You guys love your elite status with United, don’t you? When the airline started sending emails about new spending requirements to earn elite status every year, I started to get emails from a lot of you with the news. And I’m not even a miles and points blogger. I can’t imagine how many notes guys like Gary Leff and Lucky got. Nobody should be surprised at what happened. In fact, if you saw what Delta did back in January, this is virtually identical with a couple of minor tweaks.
The basic premise here is that you no longer need to just earn a certain number of miles or fly a certain number of segments to get elite status. You now need to spend a certain amount of money as well. Here’s United’s chart:
This new plan begins in 2014 for people earning their 2015 status. Oh, and it’s only for those in the US. Everyone else sees no change. These PQM (Premier Qualifying Miles) and PQS (Premier Qualifying Segments) requirements don’t change at all. It’s just that new PQD (Premier Qualifying Dollar) requirement that gets added. As Delta does with its Amex, if you have the MileagePlus Visa and spend $25,000 in the year, the PQD requirement gets waived. The one tweak on this is for 1K, you can’t waive the spend requirement. You really have to earn it.
And the spend requirement forces you to give your money to United and not to partners, just as Delta has done. Base fares (no taxes) as well as Economy Plus purchases count toward the requirement only if travel is on United or Copa. (Copa is included because MileagePlus is the loyalty program for Copa as well as United.) It will count on other airlines as well but only if issued on a United ticket. So if you fly United to, say, Frankfurt, and then connect on Lufthansa to some small city, that would count as long as the ticket is issued by United (or a travel agent tickets it using United ticket stock).
The spend requirement here has certainly rubbed some of you the wrong way, and I get it. United continues to suffer right now with customer service and IT problems that I experience first hand with Cranky Concierge every day. (Canceled upgrades, incorrect pricing, long lags in mileage deposits, and that’s just what we’ve dealt with in the last week.) So until United can start delivering on a better product, you would think the airline might want to hold off on implementing more restrictive rules that deter loyalty. But then again, who is really impacted here?
If you’re actually earning 25,000 miles from flying and haven’t spent $2,500 on United, then United might not consider you to be worth trying to keep in the program. Either you’re trying to game the system through a really cheap mileage run, or you’re getting incredibly lucky with low fares since those are pretty tough to find these days. Or maybe you’re just flying a lot on partner airlines. I do think it’s odd that joint venture revenue on Lufthansa/Air Canada over the Atlantic or ANA over the Pacific doesn’t count, because United should view that to be the same as revenue on its airplanes. But my guess is that it’s simply a tracking problem. Either way, if you’re really flying that much on joint venture partners and not on United, then you should probably join the other airline frequent flier programs anyway.
On the whole, I don’t have a problem with this move. In fact, I applaud United as I did Delta for trying to tweak these programs to reward the kind of behavior United wants to encourage (spending money and flying a lot instead of just flying a lot). But unlike Delta, which is in a position of strength right now, United’s timing leaves something to be desired.

◆ GIVEN RECORDS ◆
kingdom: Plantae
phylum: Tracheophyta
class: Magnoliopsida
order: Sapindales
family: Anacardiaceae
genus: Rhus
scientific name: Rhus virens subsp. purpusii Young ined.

◆ YOUR ASSIGNMENT ◆
Reproduce word for word the passage of the United elite-status text from "On the whole, I" to "to be desired.".

◆ SOLUTION FOR THIS PROBLEM ◆
On the whole, I don’t have a problem with this move. In fact, I applaud United as I did Delta for trying to tweak these programs to reward the kind of behavior United wants to encourage (spending money and flying a lot instead of just flying a lot). But unlike Delta, which is in a position of strength right now, United’s timing leaves something to be desired.